= Source information =
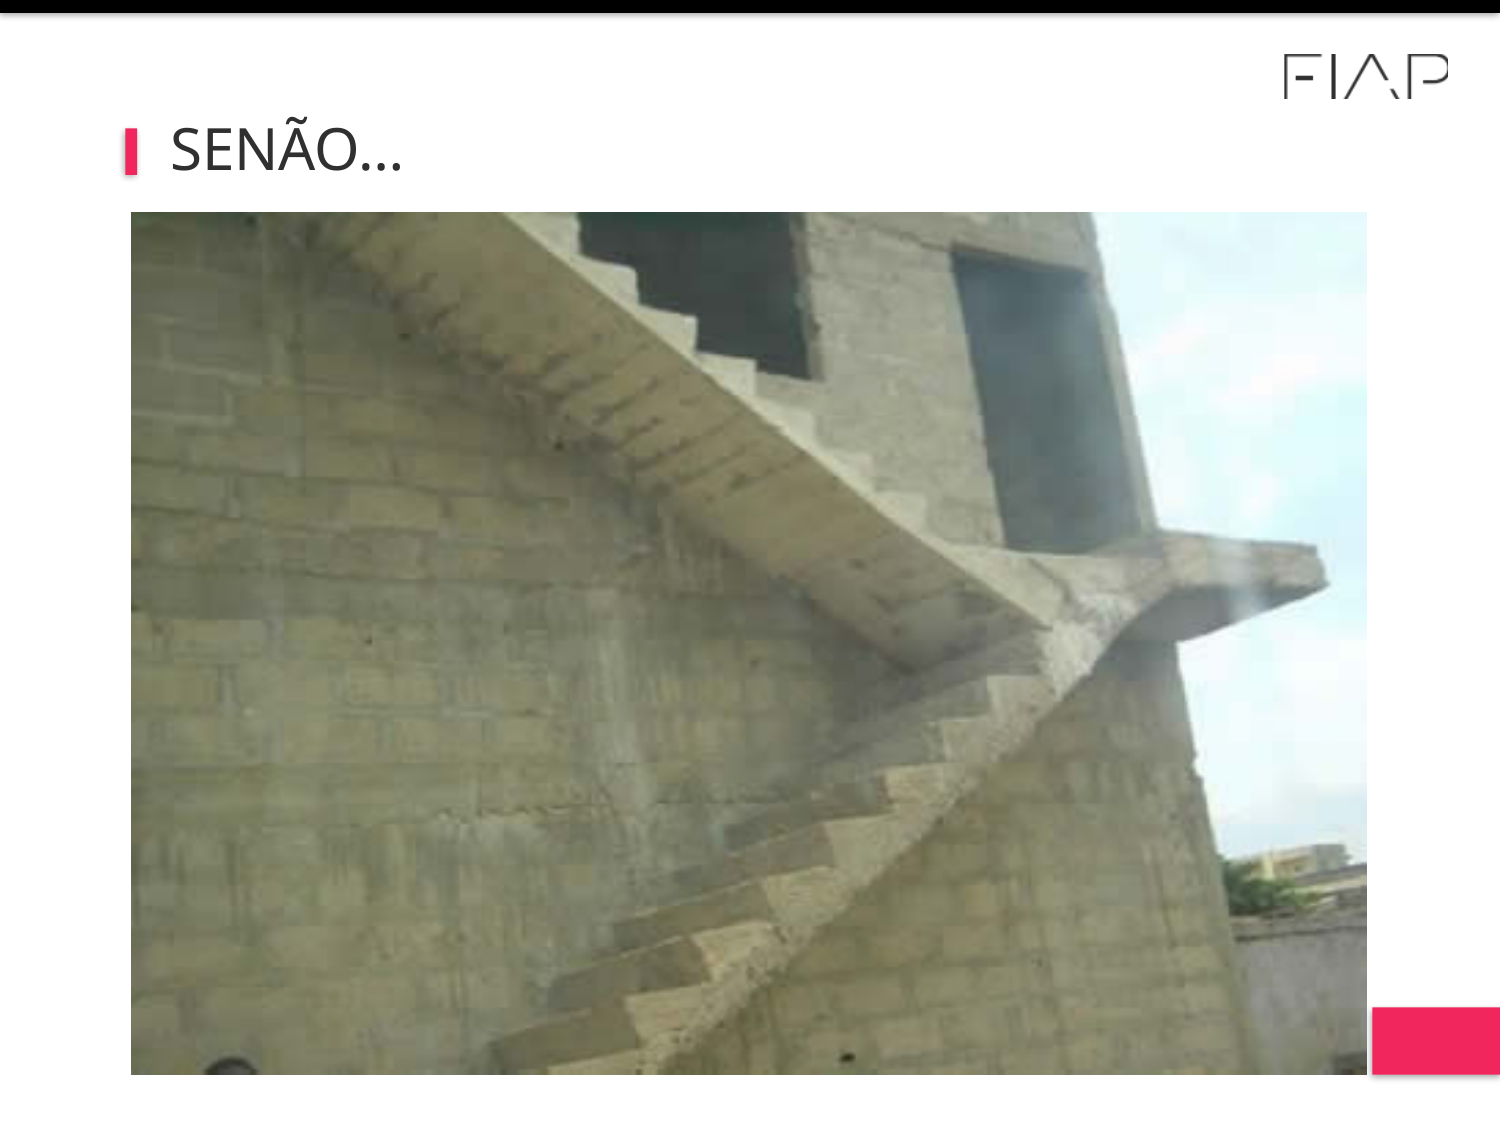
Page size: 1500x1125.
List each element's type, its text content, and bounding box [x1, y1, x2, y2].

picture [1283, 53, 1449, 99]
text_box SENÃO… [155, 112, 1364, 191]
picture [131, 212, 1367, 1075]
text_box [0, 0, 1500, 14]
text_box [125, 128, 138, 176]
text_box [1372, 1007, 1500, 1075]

= Task to complete =
Output nothing but the entries above, exactly, once the pictures are removed.

= Response area =
Page size: 1500x1125.
List each element's type, its text content, and bounding box [x1, y1, x2, y2].

picture [1283, 53, 1449, 99]
text_box SENÃO… [155, 112, 1364, 191]
picture [131, 212, 1367, 1075]
text_box [0, 0, 1500, 14]
text_box [125, 128, 138, 176]
text_box [1372, 1007, 1500, 1075]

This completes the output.